Podatki nakładane na wybraną branżę czy produkty, zwane podatkami sektorowymi, nie są wymysłem obecnego rządu, ale PiS wydaje się w tej dziedzinie szczególnie kreatywny. Propozycja tzw. składki od reklam to już kolejna tego typu danina. Wcześniej była opłata cukrowa, deszczowa, recyklingowa, emisyjna (od sprzedawców paliw), solidarnościowa (od milionerów), podatek od sklepów wielkopowierzchniowych, banków, itp.

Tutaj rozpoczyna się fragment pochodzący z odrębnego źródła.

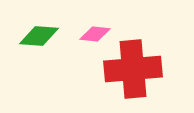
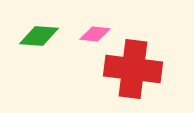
red cross: rotated 12 degrees clockwise
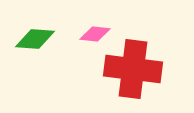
green diamond: moved 4 px left, 3 px down
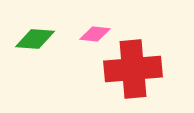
red cross: rotated 12 degrees counterclockwise
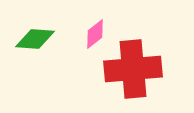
pink diamond: rotated 44 degrees counterclockwise
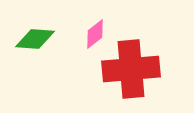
red cross: moved 2 px left
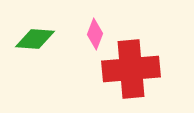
pink diamond: rotated 32 degrees counterclockwise
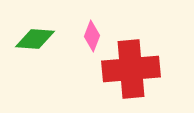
pink diamond: moved 3 px left, 2 px down
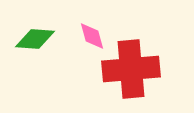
pink diamond: rotated 36 degrees counterclockwise
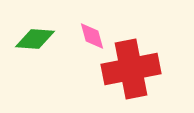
red cross: rotated 6 degrees counterclockwise
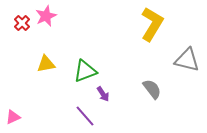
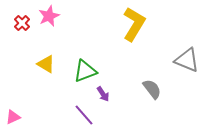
pink star: moved 3 px right
yellow L-shape: moved 18 px left
gray triangle: rotated 8 degrees clockwise
yellow triangle: rotated 42 degrees clockwise
purple line: moved 1 px left, 1 px up
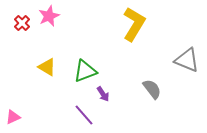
yellow triangle: moved 1 px right, 3 px down
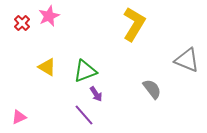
purple arrow: moved 7 px left
pink triangle: moved 6 px right
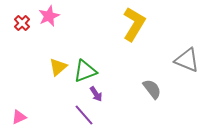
yellow triangle: moved 11 px right; rotated 48 degrees clockwise
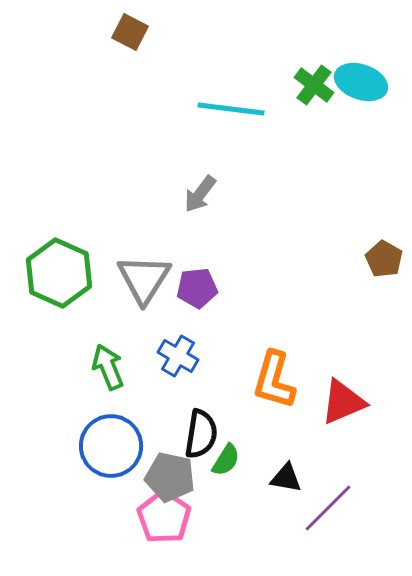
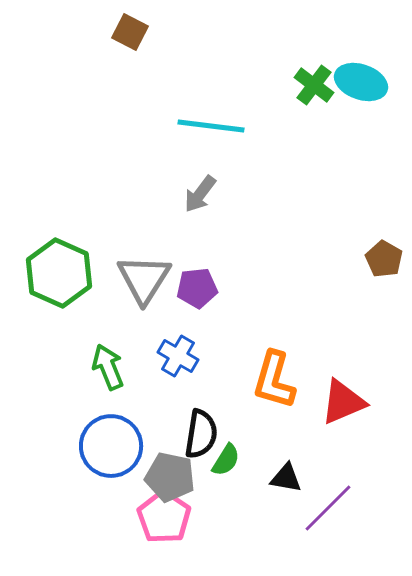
cyan line: moved 20 px left, 17 px down
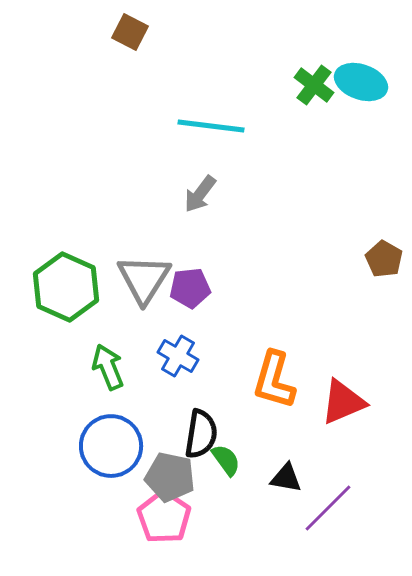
green hexagon: moved 7 px right, 14 px down
purple pentagon: moved 7 px left
green semicircle: rotated 68 degrees counterclockwise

Czytaj także: Nowe podatki i opłaty, które przygotował rząd od 2021
Ważny interes?
– Rzeczywiście, na całym świecie można znaleźć przykłady tego typu danin, choćby na forum UE trwają dyskusje o podatku od plastiku czy tzw. węglowego, czyli od produktów szkodliwych dla środowiska – zauważa Arkadiusz Pączka, ekspert Federacji Przedsiębiorców Polskich. Także poprzednie rządy w Polsce sięgały od czasu do czasu po takie rozwiązania (np. podatek od zysków kapitałowych). – Ale nie ulega wątpliwości, że w ostatnich latach jest ich znacznie więcej niż za kadencji poprzedniego rządu – zaznacza Pączka.
Ciekawe, że wpływy z poszczególnych danin sektorowych nie wydają się duże w porównaniu z wpływami z podatków powszechnych. Przykładowo w 2019 r. łącznie VAT, PIT, CIT i akcyza przyniosły do kasy państwa ok. 430 mld zł. Na tym tle 0,8 mld zł ze składki od reklam to kropelka. Nawet 3 mld zł z opłaty cukrowej czy ponad 4 mld zł od banków nie robi oszałamiającego wrażenia. Rząd wykorzystuje to zwykle jako argument, że wcale nie chodzi mu o cele fiskalne, ale o ważny interes społeczny.